#### How to complete this task:
After going through the data, give the number of lines that contain the word "life" as your sole answer.

☆ ☆ ☆ ☆

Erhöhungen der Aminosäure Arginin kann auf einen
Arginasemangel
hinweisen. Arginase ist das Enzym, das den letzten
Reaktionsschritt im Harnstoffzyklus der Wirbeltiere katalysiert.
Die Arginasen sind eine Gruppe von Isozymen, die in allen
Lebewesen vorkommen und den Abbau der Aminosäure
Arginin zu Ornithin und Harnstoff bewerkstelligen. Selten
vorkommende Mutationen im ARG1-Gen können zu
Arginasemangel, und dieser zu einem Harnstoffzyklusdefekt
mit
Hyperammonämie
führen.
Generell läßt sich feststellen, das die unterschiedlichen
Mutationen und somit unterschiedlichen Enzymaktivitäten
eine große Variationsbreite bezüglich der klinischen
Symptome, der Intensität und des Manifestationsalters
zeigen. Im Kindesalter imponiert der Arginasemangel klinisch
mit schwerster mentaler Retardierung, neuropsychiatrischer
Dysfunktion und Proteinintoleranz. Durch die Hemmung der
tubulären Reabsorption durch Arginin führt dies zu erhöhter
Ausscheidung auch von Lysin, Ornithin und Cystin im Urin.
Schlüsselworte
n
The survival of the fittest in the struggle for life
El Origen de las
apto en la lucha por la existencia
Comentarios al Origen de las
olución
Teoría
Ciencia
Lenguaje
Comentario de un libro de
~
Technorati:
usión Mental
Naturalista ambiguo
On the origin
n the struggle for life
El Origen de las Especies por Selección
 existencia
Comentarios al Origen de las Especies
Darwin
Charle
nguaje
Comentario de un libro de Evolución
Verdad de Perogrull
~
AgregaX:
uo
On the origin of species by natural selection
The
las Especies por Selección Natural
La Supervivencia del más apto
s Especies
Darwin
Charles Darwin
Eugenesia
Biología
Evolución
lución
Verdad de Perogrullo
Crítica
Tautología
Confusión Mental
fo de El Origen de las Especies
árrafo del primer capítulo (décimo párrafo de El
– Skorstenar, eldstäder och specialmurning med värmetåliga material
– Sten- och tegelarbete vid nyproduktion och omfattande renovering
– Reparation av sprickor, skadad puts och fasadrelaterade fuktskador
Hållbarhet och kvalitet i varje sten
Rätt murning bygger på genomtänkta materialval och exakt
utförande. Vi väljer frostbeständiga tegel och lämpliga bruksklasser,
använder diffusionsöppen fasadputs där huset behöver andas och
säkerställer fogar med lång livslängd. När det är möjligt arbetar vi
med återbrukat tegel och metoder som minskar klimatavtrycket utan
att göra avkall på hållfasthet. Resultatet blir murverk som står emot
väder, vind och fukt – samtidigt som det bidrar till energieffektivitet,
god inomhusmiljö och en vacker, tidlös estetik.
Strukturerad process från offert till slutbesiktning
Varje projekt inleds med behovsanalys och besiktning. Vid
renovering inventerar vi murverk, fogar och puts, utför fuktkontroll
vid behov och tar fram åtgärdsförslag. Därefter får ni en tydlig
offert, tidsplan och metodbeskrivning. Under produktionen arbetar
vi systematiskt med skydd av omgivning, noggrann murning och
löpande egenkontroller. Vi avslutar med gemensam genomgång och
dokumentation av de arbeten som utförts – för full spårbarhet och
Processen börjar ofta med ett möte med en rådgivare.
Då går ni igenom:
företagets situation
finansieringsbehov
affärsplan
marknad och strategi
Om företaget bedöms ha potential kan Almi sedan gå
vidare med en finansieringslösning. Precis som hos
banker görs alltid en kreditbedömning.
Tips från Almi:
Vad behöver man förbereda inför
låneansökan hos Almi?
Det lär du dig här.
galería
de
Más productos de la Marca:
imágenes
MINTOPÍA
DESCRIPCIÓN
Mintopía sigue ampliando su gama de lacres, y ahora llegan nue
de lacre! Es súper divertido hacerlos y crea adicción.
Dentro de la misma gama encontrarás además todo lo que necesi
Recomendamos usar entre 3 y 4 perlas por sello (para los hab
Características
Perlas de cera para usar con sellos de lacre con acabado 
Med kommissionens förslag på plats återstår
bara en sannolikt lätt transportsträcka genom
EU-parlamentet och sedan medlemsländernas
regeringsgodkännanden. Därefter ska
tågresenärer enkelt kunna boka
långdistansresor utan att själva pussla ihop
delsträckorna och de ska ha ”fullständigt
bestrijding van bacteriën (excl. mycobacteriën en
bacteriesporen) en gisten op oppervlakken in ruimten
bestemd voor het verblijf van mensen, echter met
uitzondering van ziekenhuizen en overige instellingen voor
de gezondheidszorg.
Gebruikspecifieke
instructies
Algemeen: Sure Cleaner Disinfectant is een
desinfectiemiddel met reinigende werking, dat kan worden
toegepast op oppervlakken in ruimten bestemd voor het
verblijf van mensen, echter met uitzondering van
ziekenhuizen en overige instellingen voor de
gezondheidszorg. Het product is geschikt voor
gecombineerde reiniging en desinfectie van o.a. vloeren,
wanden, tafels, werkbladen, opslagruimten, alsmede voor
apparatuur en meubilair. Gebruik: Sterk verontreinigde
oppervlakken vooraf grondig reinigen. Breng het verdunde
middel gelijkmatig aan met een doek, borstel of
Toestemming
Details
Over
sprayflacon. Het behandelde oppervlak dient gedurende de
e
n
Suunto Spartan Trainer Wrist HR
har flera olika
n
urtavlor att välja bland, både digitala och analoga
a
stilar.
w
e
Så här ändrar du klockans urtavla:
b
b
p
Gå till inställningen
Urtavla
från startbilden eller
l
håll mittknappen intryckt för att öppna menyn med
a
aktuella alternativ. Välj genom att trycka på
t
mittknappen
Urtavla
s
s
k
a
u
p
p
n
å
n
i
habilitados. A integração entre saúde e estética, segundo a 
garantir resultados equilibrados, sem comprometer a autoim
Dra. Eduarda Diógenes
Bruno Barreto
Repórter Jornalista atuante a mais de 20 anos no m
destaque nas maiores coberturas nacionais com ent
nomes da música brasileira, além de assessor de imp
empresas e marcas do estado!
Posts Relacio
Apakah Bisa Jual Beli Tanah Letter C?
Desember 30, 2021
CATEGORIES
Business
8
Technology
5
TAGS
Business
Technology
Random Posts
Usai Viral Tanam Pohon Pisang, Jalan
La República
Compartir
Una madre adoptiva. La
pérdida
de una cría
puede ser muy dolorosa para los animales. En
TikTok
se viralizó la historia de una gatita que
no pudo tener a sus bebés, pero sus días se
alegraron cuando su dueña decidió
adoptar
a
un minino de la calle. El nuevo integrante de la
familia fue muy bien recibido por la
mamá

☆ ☆ ☆ ☆

#### Exercise solution:
2